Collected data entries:
◇ ◇ ◇

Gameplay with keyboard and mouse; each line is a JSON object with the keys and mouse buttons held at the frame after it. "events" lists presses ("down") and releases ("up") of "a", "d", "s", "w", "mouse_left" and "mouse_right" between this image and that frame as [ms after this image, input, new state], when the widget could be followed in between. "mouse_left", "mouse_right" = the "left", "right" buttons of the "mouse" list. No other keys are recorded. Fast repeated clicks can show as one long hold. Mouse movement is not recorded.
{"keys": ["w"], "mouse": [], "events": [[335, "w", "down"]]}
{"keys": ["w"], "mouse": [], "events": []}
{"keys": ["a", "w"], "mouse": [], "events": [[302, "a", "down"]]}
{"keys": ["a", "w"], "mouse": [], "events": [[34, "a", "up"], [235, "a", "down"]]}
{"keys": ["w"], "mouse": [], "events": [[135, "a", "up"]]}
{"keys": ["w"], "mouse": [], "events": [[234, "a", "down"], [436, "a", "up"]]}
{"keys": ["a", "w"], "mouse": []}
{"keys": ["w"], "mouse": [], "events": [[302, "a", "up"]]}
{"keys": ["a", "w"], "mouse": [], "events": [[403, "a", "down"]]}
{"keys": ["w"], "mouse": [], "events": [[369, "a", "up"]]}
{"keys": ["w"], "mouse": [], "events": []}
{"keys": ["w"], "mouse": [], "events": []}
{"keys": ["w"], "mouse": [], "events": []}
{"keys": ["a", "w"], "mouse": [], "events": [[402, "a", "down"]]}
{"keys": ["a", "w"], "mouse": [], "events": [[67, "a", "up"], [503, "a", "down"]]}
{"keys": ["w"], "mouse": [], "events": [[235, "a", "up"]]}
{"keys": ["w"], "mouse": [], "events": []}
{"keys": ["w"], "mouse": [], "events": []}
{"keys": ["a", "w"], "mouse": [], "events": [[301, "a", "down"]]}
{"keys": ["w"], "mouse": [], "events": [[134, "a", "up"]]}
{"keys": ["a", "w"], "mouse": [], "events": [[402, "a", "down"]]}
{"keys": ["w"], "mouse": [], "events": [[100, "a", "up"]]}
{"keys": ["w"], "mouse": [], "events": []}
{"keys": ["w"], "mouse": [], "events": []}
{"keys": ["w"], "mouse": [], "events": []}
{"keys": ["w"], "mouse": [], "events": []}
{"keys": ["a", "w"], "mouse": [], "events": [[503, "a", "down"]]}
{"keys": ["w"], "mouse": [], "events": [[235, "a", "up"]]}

◇ ◇ ◇

# Task item
Would you write down every record again, exactly?

# Answer area
Gameplay with keyboard and mouse; each line is a JSON object with the keys and mouse buttons held at the frame after it. "events" lists presses ("down") and releases ("up") of "a", "d", "s", "w", "mouse_left" and "mouse_right" between this image and that frame as [ms after this image, input, new state], when the widget could be followed in between. "mouse_left", "mouse_right" = the "left", "right" buttons of the "mouse" list. No other keys are recorded. Fast repeated clicks can show as one long hold. Mouse movement is not recorded.
{"keys": ["w"], "mouse": [], "events": [[335, "w", "down"]]}
{"keys": ["w"], "mouse": [], "events": []}
{"keys": ["a", "w"], "mouse": [], "events": [[302, "a", "down"]]}
{"keys": ["a", "w"], "mouse": [], "events": [[34, "a", "up"], [235, "a", "down"]]}
{"keys": ["w"], "mouse": [], "events": [[135, "a", "up"]]}
{"keys": ["w"], "mouse": [], "events": [[234, "a", "down"], [436, "a", "up"]]}
{"keys": ["a", "w"], "mouse": []}
{"keys": ["w"], "mouse": [], "events": [[302, "a", "up"]]}
{"keys": ["a", "w"], "mouse": [], "events": [[403, "a", "down"]]}
{"keys": ["w"], "mouse": [], "events": [[369, "a", "up"]]}
{"keys": ["w"], "mouse": [], "events": []}
{"keys": ["w"], "mouse": [], "events": []}
{"keys": ["w"], "mouse": [], "events": []}
{"keys": ["a", "w"], "mouse": [], "events": [[402, "a", "down"]]}
{"keys": ["a", "w"], "mouse": [], "events": [[67, "a", "up"], [503, "a", "down"]]}
{"keys": ["w"], "mouse": [], "events": [[235, "a", "up"]]}
{"keys": ["w"], "mouse": [], "events": []}
{"keys": ["w"], "mouse": [], "events": []}
{"keys": ["a", "w"], "mouse": [], "events": [[301, "a", "down"]]}
{"keys": ["w"], "mouse": [], "events": [[134, "a", "up"]]}
{"keys": ["a", "w"], "mouse": [], "events": [[402, "a", "down"]]}
{"keys": ["w"], "mouse": [], "events": [[100, "a", "up"]]}
{"keys": ["w"], "mouse": [], "events": []}
{"keys": ["w"], "mouse": [], "events": []}
{"keys": ["w"], "mouse": [], "events": []}
{"keys": ["w"], "mouse": [], "events": []}
{"keys": ["a", "w"], "mouse": [], "events": [[503, "a", "down"]]}
{"keys": ["w"], "mouse": [], "events": [[235, "a", "up"]]}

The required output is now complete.